Ali Belhadj. (AAA file photo)

Ali Belhadj. (AAA file photo)

Algiers, Asharq Al-Awsat—Algerian security forces arrested one of the leaders of the outlawed Islamic Salvation Front (FIS), Ali Belhadj, on Saturday, April 20. Belhadj was participating in a protest in Tizi Ouzou, 70 miles east of the Algerian capital.

The protest demanded that the Algerian government give the Amazigh (Berber) language official status and recognition. It was organized by the Rally for Culture and Democracy party (RCD), which is considered a radical oppositionist party, and by an uncertified organization called the Movement for the Autonomy of Kabylie (MAK), which was established in France in 2011 and is led by the well-known Amazigh singer Ferhat Mehenni.

The FIS’s deputy’s brother, Abdul Hamid Bin Haj, told Asharq Al-Awsat that police arrested Belhadj when he arrived in Tizi Ouzou in order to participate in the protest.

Over the past 40 years, Belhadj has been one of the most prominent opposition figures in Algeria. He spent 12 years in prison from 1991 to 2003 on a sentence for “threatening state security.”

Abdul Hamid said that his brother was taken to a police station in the city center and that he did not know if he would be released. He stated that the police often arrest Belhadj before anti-regime marches and demonstrations in order to prevent him from instigating the protesters. The police tend to release him later in the day, after the protests conclude.

Demonstrations took place in several other areas in Kabylie, a region covering several provinces in northern Algeria that is loosely united by its Berber heritage.

Security forces also arrested 30 people who participated in a march in the city of Bouira, 62 miles north of the capital. They have been charged with vandalizing public property and privately owned vehicles. The protestors, most of whom were under the age of 25, chanted anti-regime slogans accusing the government of “committing crimes against the Amazigh culture.”
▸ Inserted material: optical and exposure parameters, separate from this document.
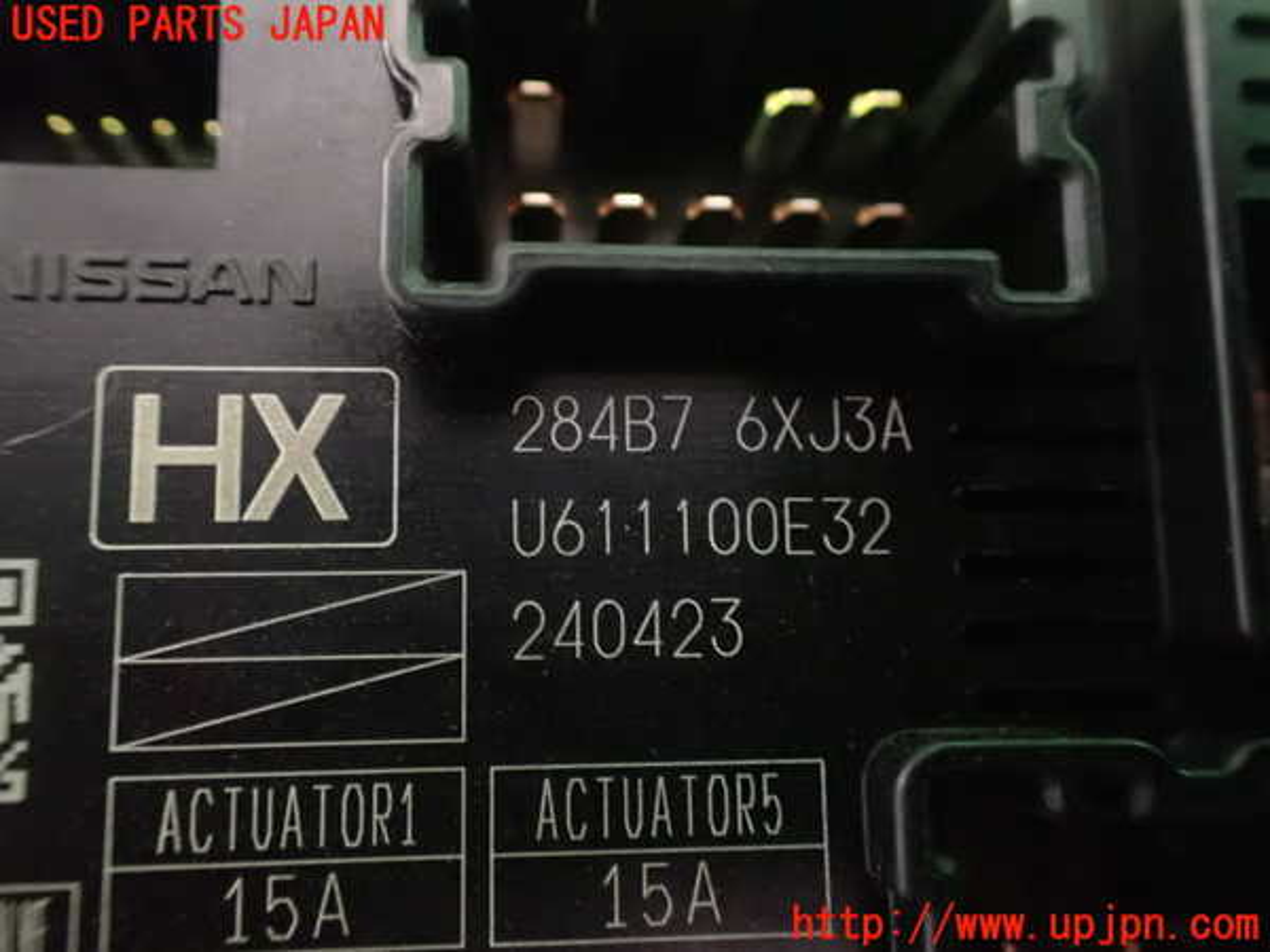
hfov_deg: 60.0
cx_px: 635
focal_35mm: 30
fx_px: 1101
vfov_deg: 46.8
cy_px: 476
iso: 1600
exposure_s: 1/8
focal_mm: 5.4
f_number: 2.3
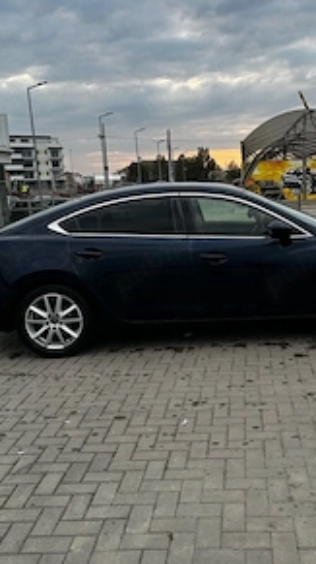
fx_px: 538
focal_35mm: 36
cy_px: 269
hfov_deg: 32.4
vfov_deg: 55.3
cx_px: 215
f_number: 1.78
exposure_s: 1/210
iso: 64
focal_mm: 6.86
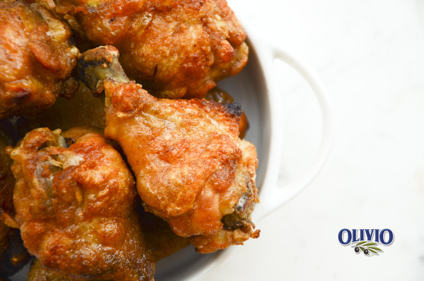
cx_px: 212
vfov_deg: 10.1
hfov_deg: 15.2
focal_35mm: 135
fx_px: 1587
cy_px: 140
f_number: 5.6
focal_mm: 90
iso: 200
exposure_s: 1/13
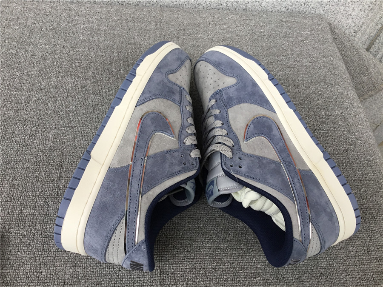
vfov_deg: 45.4
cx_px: 192
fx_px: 343
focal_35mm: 31
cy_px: 144
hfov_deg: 58.4
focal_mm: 3.3
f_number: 2.4
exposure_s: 1/100
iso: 25
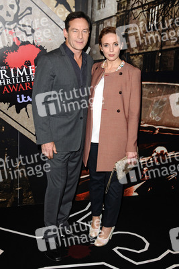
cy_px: 134
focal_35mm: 46
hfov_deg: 29.0
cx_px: 90
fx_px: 346
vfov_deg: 42.3
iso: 320
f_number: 5
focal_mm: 31
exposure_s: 1/160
Demonstrations regarding the status of Amazigh language and culture take place across Kabylie each year to commemorate a protest on April 20, 1980, which turned violent. On that day, intellectuals in Kabylie took to the streets to demand that the Arab nationalist government led by the National Liberation Front recognize the status of the Amazigh language. Security forces opened fire on demonstrators and arrested dozens of activists. That protest has been termed the “Berber Spring” or “Amazigh Spring” by residents of the Kabylie region sympathetic to the protestors’ demands.

In 2002, President Bouteflika asked the Algerian parliament to ratify constitutional amendments recognizing the Amazigh language as a national language; however, he refused to make it an official language, preferring Arabic to be the country’s sole official language.